The sensibility is so familiar because whereas our personal nar­ratives vary, we are all swimming in the same racial water.

Dr. Wade Nobles

Dr. Wade Nobles, an Oakland psychologist, uses fish as a meta­phor of the slave trade in which Western man is depicted as a salt­water fish and Eastern man (Af­ricans) is a freshwater fish that is captured and forced to swim in an alien saltwater culture. The fish can swim but the salt irritates their sensibilities and reddens their eyes.

The salty water represents W.A.S.P/Individualism.

However, African Americans and all nonwhite folks are fresh-water fish whose vision has been irritated by the salt because they have been forced to adapt.

The Right Rev. Eugene Taylor Sutton, bishop of the Episcopal Diocese of Maryland, testified at Congresswoman Sheila Jackson Lee’s committee at the same hear­ing as filmmaker and seminarian Katrina Browne in June.

Sutton addressed the theologi­cal, political and economic com­plexity and intersectionality of the morality of reparations.

Sutton said Americans should avoid quick emotional responses to the word ‘reparations,’ because it could divide us and create resent­ment and suspicion.

He said just the term repara­tions accentuates the pains of the inherited mess of slavery that has long plagued this country.

There was an ominous judg­ment day tone to his words when he said, “None of us caused this brokenness, but all of us have a moral responsibility to fix it.

Bishop Sutton

“For generations the bodies of Black people did not belong to themselves but were bred, used and sold for the purpose of attain­ing wealth. Our nation prospered from that evil, and many of our institutions- including, sadly, the church, profited as well.

Sutton told Congress that moral leaders must be committed to re­pairing our “broken foundation.”

The economic and theological questions intersect, and Browne lived in a house on the corner of Seminary Avenue and Ill-Gotten Gain$ Boulevard (pun intended).

While theologians debate the moral issues of right and wrong and while they rhetorically ask, “What must I do to be saved?” I will focus on the economic, politi­cal and legal issues of reparations as I have for the past 30 years.

As the great writer Victor Hugo said, “Nothing is as powerful as an idea whose time has come.” The reparations issue is “woke,” and the time has come to examine the founding documents down the streets of government from Ms. Browne’s childhood lemonade stand.

→ **Required tasks**:
a – Reproduce the stretch of the reparations article from "The Right Rev." through "morality of reparations.".
b – Condense the paragraph of the reparations article that begins "Dr. Wade Nobles, an Oakland psychologist" into a shorter version that keeps its main facts.
c – According to the reparations article, which diocese is Eugene Taylor Sutton the bishop of?

Data items
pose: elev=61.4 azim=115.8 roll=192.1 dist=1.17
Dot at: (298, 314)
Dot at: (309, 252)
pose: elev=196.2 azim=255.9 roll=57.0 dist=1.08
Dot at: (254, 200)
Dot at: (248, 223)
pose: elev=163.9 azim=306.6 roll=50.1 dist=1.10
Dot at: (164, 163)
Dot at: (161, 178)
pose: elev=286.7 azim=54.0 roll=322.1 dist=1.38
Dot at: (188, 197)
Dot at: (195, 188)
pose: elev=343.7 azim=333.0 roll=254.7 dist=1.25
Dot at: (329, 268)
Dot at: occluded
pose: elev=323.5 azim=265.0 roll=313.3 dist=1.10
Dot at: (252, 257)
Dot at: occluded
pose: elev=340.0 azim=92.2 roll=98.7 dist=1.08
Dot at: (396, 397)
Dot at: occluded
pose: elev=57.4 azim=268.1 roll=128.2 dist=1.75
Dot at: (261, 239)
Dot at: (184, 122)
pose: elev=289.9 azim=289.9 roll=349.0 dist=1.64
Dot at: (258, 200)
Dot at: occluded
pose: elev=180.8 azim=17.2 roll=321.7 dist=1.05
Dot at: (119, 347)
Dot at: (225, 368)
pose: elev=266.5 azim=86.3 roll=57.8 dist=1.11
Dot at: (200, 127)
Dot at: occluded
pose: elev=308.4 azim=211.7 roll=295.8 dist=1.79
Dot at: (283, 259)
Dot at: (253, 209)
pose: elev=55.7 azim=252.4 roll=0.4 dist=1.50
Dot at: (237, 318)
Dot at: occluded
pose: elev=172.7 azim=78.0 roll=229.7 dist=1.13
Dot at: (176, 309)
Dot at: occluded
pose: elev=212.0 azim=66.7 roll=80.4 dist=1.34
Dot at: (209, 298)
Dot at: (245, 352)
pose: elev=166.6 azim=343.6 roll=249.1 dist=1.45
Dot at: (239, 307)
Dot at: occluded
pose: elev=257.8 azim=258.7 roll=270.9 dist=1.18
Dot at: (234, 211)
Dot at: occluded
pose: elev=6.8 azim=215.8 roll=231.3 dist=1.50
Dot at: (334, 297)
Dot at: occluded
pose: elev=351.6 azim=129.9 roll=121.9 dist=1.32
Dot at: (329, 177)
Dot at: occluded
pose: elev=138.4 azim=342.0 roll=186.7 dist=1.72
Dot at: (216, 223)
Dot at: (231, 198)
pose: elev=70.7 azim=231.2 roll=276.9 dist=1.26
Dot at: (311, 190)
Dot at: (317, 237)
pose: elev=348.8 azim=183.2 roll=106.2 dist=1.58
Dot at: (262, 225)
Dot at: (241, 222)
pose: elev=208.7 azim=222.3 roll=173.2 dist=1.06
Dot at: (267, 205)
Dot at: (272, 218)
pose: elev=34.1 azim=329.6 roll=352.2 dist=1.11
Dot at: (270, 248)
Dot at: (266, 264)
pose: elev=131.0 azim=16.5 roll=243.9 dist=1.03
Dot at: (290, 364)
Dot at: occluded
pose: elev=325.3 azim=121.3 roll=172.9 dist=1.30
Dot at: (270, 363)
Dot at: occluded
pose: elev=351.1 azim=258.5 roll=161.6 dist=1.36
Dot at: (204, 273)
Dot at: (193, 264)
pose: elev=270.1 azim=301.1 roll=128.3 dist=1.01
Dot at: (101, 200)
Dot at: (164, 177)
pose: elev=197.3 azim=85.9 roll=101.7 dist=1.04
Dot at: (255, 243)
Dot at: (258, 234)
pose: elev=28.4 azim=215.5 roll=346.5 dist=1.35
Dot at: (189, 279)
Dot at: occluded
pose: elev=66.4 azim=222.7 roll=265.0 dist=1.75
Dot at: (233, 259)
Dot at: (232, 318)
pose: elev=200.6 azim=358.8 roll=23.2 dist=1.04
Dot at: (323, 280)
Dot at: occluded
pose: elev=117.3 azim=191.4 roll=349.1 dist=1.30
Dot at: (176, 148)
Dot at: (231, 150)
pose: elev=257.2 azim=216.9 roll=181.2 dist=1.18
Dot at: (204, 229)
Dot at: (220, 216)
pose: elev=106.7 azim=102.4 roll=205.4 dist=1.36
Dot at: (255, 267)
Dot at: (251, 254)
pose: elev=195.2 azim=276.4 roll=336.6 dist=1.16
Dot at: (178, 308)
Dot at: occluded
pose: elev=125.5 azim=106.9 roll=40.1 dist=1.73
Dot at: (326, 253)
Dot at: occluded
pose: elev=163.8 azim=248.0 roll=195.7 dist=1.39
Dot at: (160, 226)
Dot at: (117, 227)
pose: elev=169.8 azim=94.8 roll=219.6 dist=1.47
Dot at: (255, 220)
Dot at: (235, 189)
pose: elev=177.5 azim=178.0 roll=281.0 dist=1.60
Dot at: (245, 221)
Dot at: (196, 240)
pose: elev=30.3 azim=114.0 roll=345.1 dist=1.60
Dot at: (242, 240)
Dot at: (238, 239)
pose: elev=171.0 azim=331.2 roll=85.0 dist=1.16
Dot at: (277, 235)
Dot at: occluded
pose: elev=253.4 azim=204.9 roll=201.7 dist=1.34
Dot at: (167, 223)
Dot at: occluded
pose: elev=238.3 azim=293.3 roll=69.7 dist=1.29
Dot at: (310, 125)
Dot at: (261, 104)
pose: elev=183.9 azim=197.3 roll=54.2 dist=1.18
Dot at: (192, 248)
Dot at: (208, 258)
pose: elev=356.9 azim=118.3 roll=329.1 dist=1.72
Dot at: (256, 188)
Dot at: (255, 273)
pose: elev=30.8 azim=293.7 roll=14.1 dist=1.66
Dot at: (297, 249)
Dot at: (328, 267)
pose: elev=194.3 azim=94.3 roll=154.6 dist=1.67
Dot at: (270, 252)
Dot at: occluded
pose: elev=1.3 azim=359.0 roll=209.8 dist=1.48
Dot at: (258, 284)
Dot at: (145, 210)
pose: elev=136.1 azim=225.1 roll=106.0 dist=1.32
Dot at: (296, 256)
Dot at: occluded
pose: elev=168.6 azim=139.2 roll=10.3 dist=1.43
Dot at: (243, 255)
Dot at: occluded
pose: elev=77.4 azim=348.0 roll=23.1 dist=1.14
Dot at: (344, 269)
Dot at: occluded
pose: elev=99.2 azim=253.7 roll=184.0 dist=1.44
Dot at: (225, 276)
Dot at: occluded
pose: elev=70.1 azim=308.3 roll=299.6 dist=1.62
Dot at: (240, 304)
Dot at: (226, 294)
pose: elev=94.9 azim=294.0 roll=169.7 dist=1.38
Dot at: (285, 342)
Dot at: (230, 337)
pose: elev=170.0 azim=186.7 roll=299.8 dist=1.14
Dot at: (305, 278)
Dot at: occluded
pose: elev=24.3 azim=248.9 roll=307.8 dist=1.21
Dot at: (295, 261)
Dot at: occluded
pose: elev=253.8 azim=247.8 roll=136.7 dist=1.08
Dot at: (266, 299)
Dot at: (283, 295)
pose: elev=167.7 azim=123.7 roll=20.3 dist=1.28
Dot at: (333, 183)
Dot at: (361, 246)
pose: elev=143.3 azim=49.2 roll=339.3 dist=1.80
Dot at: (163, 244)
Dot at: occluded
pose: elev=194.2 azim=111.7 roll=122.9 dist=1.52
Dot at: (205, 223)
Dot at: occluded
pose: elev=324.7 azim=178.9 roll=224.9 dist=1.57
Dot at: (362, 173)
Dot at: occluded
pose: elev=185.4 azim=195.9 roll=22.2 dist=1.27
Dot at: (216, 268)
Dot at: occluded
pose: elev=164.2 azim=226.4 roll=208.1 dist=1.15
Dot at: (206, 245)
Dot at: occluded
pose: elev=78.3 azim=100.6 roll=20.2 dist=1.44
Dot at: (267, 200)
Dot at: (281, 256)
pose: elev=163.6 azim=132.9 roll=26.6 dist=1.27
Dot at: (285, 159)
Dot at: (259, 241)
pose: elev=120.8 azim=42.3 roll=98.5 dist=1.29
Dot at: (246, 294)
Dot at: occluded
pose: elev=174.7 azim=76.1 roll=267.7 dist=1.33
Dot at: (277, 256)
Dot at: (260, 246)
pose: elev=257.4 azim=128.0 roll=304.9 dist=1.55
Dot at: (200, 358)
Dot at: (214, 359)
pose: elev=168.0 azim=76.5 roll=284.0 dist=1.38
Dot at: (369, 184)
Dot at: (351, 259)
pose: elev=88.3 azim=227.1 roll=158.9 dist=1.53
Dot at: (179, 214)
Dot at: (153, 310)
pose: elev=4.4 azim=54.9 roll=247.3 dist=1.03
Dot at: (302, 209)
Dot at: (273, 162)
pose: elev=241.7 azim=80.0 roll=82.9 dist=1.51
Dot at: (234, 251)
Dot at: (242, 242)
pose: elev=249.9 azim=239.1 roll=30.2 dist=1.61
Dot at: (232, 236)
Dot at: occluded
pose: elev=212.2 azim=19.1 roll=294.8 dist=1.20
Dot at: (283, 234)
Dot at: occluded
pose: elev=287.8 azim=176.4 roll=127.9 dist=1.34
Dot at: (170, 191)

→ **Answers provided**:
a –
The Right Rev. Eugene Taylor Sutton, bishop of the Episcopal Diocese of Maryland, testified at Congresswoman Sheila Jackson Lee’s committee at the same hear­ing as filmmaker and seminarian Katrina Browne in June.

Sutton addressed the theologi­cal, political and economic com­plexity and intersectionality of the morality of reparations.

b – Oakland psychologist Dr. Wade Nobles uses fish as a metaphor for the slave trade. Western man is a saltwater fish. Eastern man (Africans) is a freshwater fish, captured and forced to swim in an alien saltwater culture. The fish can swim, but the salt irritates their sensibilities and reddens their eyes.

c – The Episcopal Diocese of Maryland.